Task prompt: Return each of the following lines word for word, keeping the same order and line breaks.

Data under study:

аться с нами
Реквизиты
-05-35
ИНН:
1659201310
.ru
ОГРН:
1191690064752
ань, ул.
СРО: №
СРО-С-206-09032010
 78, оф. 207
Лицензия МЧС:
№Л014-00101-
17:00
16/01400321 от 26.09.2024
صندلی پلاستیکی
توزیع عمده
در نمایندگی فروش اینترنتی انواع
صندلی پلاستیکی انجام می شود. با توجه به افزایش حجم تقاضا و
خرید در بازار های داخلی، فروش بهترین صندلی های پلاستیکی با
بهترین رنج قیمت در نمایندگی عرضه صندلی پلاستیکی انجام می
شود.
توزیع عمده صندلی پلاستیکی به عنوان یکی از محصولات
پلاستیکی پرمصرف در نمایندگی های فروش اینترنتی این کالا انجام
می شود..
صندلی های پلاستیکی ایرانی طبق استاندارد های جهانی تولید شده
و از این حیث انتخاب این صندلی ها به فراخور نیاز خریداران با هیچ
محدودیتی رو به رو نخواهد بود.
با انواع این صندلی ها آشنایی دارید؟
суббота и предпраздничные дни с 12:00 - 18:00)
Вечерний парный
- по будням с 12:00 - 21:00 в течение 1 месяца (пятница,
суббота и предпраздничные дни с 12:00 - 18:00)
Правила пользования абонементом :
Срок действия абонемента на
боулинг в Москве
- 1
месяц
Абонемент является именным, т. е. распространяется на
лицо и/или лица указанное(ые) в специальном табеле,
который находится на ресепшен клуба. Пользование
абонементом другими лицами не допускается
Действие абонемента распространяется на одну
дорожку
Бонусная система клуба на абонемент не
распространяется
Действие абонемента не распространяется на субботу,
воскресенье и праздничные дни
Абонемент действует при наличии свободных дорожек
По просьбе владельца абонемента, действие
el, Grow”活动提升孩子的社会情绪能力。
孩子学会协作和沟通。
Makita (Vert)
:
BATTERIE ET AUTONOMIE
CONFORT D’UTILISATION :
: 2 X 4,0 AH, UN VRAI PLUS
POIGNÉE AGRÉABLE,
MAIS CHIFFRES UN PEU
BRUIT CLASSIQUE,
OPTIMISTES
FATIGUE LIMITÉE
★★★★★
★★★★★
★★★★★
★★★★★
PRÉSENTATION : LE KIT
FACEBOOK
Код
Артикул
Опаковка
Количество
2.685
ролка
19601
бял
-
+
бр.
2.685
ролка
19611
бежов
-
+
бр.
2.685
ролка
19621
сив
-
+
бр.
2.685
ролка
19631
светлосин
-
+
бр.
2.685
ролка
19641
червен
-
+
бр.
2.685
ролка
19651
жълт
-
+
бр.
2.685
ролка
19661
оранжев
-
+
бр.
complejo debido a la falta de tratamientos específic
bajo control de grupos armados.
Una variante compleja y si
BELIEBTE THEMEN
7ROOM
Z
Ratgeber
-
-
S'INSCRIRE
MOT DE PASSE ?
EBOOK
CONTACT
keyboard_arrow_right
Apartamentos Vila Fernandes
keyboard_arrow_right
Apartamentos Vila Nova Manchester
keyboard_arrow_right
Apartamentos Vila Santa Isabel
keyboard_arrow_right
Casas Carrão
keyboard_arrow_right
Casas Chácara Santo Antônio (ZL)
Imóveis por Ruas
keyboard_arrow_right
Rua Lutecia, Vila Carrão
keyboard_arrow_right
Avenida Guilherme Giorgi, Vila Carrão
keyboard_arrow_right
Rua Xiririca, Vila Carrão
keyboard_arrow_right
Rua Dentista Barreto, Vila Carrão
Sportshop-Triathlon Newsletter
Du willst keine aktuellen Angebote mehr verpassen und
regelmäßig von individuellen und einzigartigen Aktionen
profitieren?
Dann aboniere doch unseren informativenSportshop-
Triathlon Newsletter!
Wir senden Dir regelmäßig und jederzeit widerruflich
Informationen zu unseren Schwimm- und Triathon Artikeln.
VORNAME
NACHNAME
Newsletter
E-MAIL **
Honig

Answer below:
аться с нами
Реквизиты
-05-35
ИНН:
1659201310
.ru
ОГРН:
1191690064752
ань, ул.
СРО: №
СРО-С-206-09032010
 78, оф. 207
Лицензия МЧС:
№Л014-00101-
17:00
16/01400321 от 26.09.2024
صندلی پلاستیکی
توزیع عمده
در نمایندگی فروش اینترنتی انواع
صندلی پلاستیکی انجام می شود. با توجه به افزایش حجم تقاضا و
خرید در بازار های داخلی، فروش بهترین صندلی های پلاستیکی با
بهترین رنج قیمت در نمایندگی عرضه صندلی پلاستیکی انجام می
شود.
توزیع عمده صندلی پلاستیکی به عنوان یکی از محصولات
پلاستیکی پرمصرف در نمایندگی های فروش اینترنتی این کالا انجام
می شود..
صندلی های پلاستیکی ایرانی طبق استاندارد های جهانی تولید شده
و از این حیث انتخاب این صندلی ها به فراخور نیاز خریداران با هیچ
محدودیتی رو به رو نخواهد بود.
با انواع این صندلی ها آشنایی دارید؟
суббота и предпраздничные дни с 12:00 - 18:00)
Вечерний парный
- по будням с 12:00 - 21:00 в течение 1 месяца (пятница,
суббота и предпраздничные дни с 12:00 - 18:00)
Правила пользования абонементом :
Срок действия абонемента на
боулинг в Москве
- 1
месяц
Абонемент является именным, т. е. распространяется на
лицо и/или лица указанное(ые) в специальном табеле,
который находится на ресепшен клуба. Пользование
абонементом другими лицами не допускается
Действие абонемента распространяется на одну
дорожку
Бонусная система клуба на абонемент не
распространяется
Действие абонемента не распространяется на субботу,
воскресенье и праздничные дни
Абонемент действует при наличии свободных дорожек
По просьбе владельца абонемента, действие
el, Grow”活动提升孩子的社会情绪能力。
孩子学会协作和沟通。
Makita (Vert)
:
BATTERIE ET AUTONOMIE
CONFORT D’UTILISATION :
: 2 X 4,0 AH, UN VRAI PLUS
POIGNÉE AGRÉABLE,
MAIS CHIFFRES UN PEU
BRUIT CLASSIQUE,
OPTIMISTES
FATIGUE LIMITÉE
★★★★★
★★★★★
★★★★★
★★★★★
PRÉSENTATION : LE KIT
FACEBOOK
Код
Артикул
Опаковка
Количество
2.685
ролка
19601
бял
-
+
бр.
2.685
ролка
19611
бежов
-
+
бр.
2.685
ролка
19621
сив
-
+
бр.
2.685
ролка
19631
светлосин
-
+
бр.
2.685
ролка
19641
червен
-
+
бр.
2.685
ролка
19651
жълт
-
+
бр.
2.685
ролка
19661
оранжев
-
+
бр.
complejo debido a la falta de tratamientos específic
bajo control de grupos armados.
Una variante compleja y si
BELIEBTE THEMEN
7ROOM
Z
Ratgeber
-
-
S'INSCRIRE
MOT DE PASSE ?
EBOOK
CONTACT
keyboard_arrow_right
Apartamentos Vila Fernandes
keyboard_arrow_right
Apartamentos Vila Nova Manchester
keyboard_arrow_right
Apartamentos Vila Santa Isabel
keyboard_arrow_right
Casas Carrão
keyboard_arrow_right
Casas Chácara Santo Antônio (ZL)
Imóveis por Ruas
keyboard_arrow_right
Rua Lutecia, Vila Carrão
keyboard_arrow_right
Avenida Guilherme Giorgi, Vila Carrão
keyboard_arrow_right
Rua Xiririca, Vila Carrão
keyboard_arrow_right
Rua Dentista Barreto, Vila Carrão
Sportshop-Triathlon Newsletter
Du willst keine aktuellen Angebote mehr verpassen und
regelmäßig von individuellen und einzigartigen Aktionen
profitieren?
Dann aboniere doch unseren informativenSportshop-
Triathlon Newsletter!
Wir senden Dir regelmäßig und jederzeit widerruflich
Informationen zu unseren Schwimm- und Triathon Artikeln.
VORNAME
NACHNAME
Newsletter
E-MAIL **
Honig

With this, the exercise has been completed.